不过,您可以相当轻松地对数据进行非规范化来克服这个问题;例如,您可以添加一个插入/更新触发器以将计数值与索引粘贴在汇总表中,以便您可以立即开始返回行。
One of the shortcomings of this query is that you order by an aggregate. That means that you can't return any rows until the full result set has been generated; no index can exist (for mysql myisam, anyway) to fix that.

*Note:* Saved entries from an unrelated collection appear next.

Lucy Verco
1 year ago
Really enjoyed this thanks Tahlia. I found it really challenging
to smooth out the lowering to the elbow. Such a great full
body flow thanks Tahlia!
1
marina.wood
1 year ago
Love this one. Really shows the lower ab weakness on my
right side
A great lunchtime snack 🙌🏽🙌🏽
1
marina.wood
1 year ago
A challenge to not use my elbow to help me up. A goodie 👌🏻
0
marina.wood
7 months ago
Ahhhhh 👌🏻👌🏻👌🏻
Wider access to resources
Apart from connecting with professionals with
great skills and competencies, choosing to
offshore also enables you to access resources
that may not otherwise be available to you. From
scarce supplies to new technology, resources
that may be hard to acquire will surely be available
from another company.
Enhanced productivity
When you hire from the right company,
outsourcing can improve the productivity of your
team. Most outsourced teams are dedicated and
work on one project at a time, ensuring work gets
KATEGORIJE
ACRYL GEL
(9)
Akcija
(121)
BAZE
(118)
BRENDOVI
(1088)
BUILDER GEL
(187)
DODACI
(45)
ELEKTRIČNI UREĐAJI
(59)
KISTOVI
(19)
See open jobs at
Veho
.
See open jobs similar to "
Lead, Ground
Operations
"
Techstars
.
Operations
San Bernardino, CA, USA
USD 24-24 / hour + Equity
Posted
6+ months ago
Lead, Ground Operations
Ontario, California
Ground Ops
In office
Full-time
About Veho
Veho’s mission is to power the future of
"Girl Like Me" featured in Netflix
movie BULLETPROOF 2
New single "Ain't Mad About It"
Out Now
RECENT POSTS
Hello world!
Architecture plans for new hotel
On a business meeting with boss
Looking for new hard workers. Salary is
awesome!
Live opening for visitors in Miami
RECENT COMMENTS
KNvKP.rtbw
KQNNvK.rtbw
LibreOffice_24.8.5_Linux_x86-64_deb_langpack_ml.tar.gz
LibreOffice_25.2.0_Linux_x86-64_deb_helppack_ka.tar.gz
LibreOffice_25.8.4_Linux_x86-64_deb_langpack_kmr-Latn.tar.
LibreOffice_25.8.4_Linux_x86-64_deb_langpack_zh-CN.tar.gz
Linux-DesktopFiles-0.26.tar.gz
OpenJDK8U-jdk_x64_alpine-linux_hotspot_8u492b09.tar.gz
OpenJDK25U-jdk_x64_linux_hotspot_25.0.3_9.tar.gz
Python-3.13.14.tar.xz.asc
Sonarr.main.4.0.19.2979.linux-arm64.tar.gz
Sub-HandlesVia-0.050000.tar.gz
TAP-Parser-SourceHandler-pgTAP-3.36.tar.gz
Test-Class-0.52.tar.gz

You can denormalize your data fairly easily to overcome this, though; You could, for instance, add an insert/update trigger to stick a count value in a summary table, with an index, so that you can start returning rows immediately.
EXPLAIN 验证查询中使用了
(game, finish, user)
索引。对我来说这似乎是最好的索引。会不会是硬件问题?您的系统 RAM 和 CPU 是多少?The EXPLAIN verifies the
(game, finish, user)
index was used in the query. That seems like the best possible index to me. Could it be a hardware issue? What is your system RAM and CPU?我认为大部分时间都花在了从 800k 行中提取 150k 行,更重要的是排序(两次,包括通过读取索引跳过的那一次)。我怀疑你能否比现在更优化它。

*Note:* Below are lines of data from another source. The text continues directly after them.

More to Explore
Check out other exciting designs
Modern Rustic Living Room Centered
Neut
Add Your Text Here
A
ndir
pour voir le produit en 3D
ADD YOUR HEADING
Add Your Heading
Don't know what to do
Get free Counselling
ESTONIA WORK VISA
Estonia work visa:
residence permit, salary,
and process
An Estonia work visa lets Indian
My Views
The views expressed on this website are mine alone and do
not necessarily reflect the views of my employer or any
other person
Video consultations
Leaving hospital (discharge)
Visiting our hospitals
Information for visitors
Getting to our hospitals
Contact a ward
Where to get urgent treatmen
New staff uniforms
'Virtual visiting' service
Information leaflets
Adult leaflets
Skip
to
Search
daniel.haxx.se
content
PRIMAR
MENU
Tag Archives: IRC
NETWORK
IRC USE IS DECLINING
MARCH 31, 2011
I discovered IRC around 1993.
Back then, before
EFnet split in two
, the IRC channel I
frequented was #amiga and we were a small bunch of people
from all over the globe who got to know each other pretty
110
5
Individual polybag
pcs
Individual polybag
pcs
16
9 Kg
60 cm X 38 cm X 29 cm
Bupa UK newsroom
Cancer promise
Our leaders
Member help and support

I take it that the bulk of the time is spent on extracting and more importantly sorting (twice, including the one skipped by reading the index) 150k rows out of 800k. I doubt you can optimize it much more than it already is.
正如其他人所指出的,您可能已达到调整查询本身的能力的极限。接下来您应该查看服务器中
max_heap_table_size
和tmp_table_size
变量的设置。默认值为 16MB,这对于您的表来说可能太小。As others have noted, you may have reached the limit of your ability to tune the query itself. You should next see what the setting of
max_heap_table_size
andtmp_table_size
variables in your server. The default is 16MB, which may be too small for your table.